• [DOCUMENT SEGMENT]

⟨

Earlier this month, Reason Foundation’s Julian Morris released an excellent policy study examining climate change, regulation, and the social cost of carbon (SCC). In the study, Morris highlights six problems with calculating the social cost of carbon. In this blog, I’ll provided an outline of those six problems, as well as some additional information on the work IER’s staff has done on the social cost of carbon. I strongly encourage you to read the entire policy study, as it provides a great overview of the problems many have identified with calculating the social cost of carbon.

1. The first problem Morris identifies with calculating the social cost of carbon is the fact that future emissions of global greenhouse gases (GHGs) are unknowable. Morris explains:

Future human-related emissions of GHGs will depend on many factors, especially: the human population, the extent and use of technologies that result in energy consumption, the types of technology used to produce energy, and the efficiency with which technologies use energy.

Policymakers have routinely failed in their ability to predict future technological change in the energy industry—the most recent example being their inability to foresee the tremendous changes brought about by the shale revolution. These technological changes have caused an increase in the use of more energy-dense fuels like natural gas. Consequently, greenhouse gas emissions from U.S. sources have declined from their recent peak.

⟩

• [DATASET SECTION]

⟨

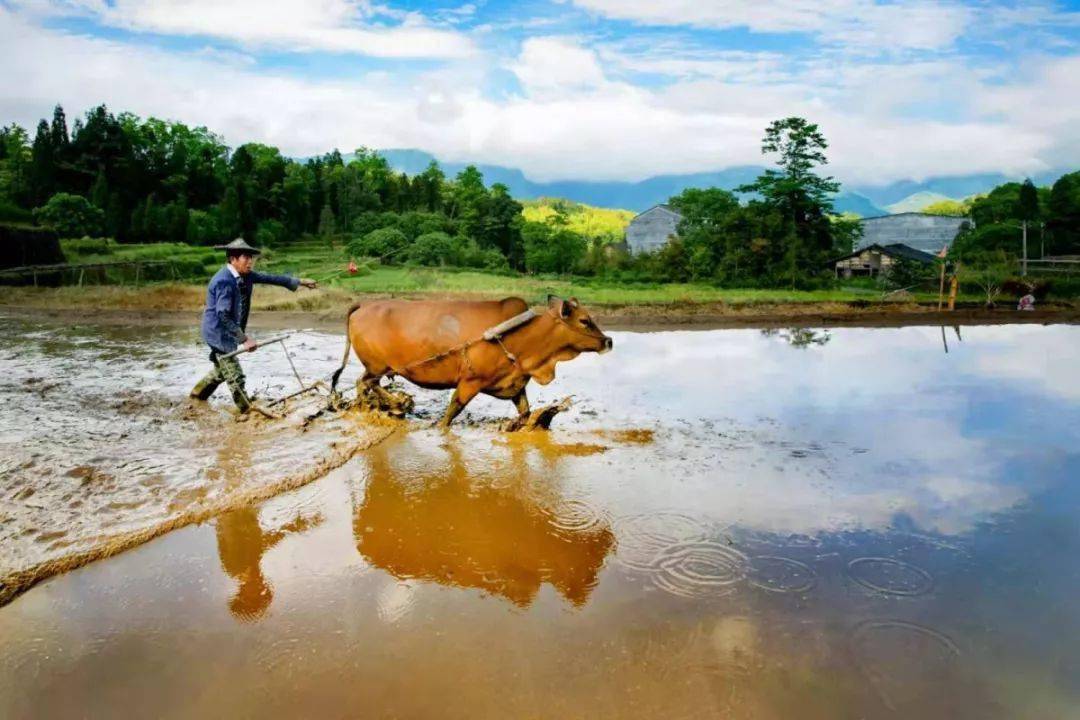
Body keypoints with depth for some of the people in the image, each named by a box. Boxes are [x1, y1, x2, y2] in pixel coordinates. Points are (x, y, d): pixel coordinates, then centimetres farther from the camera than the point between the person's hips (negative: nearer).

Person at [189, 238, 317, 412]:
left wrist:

⟩

• [WHAT THIS EXERCISE ASKS]
1. In the blog post on the social cost of carbon, how many problems with calculating the social cost of carbon does Morris highlight?
2. Please carry on the blog post about the social cost of carbon, starting after its last sentence.

• [ANSWERS FOR THE TASKS]
1. Six.

2.
Source: Energy Information Administration. March 2017 Monthly Energy Review

2. The relationship between emissions and the concentration of greenhouse gases is based on a number of variables including the amount of emissions as well as the amount of time GHGs will remain in the atmosphere. As Morris explains, this presents a problem because the rate at which GHGs leave the atmosphere is also dependent on many factors:

The rate at which GHGs such as methane and dinitrogen monoxide break down depends on such things as temperature and the amount of water vapor and other chemicals in the atmosphere with which they might react. The rate at which CO2 is taken up by plants, soil and oceans varies considerably depending on factors such as temperature and the availability of nutrients. The dynamic and interactive nature of these effects complicates the picture further.

3. It’s likely the sensitivity of climate to increased concentrations of greenhouse gases is much less than many of the earlier models predicted. Morris writes:

Early estimates of the sensitivity of the climate to increased concentrations of greenhouse gases found that a doubling of atmospheric carbon dioxide would result in a warming of between 1.5°C and 4.5°C, with a “best guess” of 3°C. But those estimates were based on poorly specified models. Tests of models using those estimates of climate sensitivity predict about twice as much warming as actually occurred. Nonetheless, the IWG used those early, inaccurate estimates. More recent estimates of climate sensitivity suggest that future emissions are likely to result in much more modest warming of the atmosphere (with a doubling of carbon dioxide concentrations resulting in a warming of 1.5°C or less).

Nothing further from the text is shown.